**What you are asked to do**
From the material below, pull each line containing the string "Houdini".

**Data to process**
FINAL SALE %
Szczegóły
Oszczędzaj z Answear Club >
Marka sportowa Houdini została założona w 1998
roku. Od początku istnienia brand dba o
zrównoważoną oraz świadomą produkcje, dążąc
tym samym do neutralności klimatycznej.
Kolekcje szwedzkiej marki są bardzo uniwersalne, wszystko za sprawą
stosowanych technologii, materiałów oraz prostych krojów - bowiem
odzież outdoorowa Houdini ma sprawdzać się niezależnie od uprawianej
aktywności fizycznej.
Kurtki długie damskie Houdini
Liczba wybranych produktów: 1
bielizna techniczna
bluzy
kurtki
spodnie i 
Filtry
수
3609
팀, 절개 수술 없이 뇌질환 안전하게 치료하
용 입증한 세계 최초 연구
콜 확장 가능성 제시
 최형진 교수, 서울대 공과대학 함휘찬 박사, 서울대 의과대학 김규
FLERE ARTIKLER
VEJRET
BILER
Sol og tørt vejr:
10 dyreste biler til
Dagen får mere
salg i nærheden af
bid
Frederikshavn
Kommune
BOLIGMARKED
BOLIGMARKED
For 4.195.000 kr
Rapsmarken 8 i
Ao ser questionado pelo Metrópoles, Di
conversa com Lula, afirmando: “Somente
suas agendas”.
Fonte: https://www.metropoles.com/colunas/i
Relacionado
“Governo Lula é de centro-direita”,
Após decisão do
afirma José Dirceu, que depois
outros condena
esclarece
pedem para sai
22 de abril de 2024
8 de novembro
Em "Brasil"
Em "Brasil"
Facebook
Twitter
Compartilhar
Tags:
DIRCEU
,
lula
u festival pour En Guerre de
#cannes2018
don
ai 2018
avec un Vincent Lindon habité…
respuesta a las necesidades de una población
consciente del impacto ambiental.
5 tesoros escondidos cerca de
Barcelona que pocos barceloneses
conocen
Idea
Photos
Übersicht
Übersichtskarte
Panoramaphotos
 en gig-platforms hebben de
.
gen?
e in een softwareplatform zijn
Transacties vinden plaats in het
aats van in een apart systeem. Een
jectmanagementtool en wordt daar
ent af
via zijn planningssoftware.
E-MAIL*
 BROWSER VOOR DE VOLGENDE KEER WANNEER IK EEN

**Solution**
Marka sportowa Houdini została założona w 1998
odzież outdoorowa Houdini ma sprawdzać się niezależnie od uprawianej
Kurtki długie damskie Houdini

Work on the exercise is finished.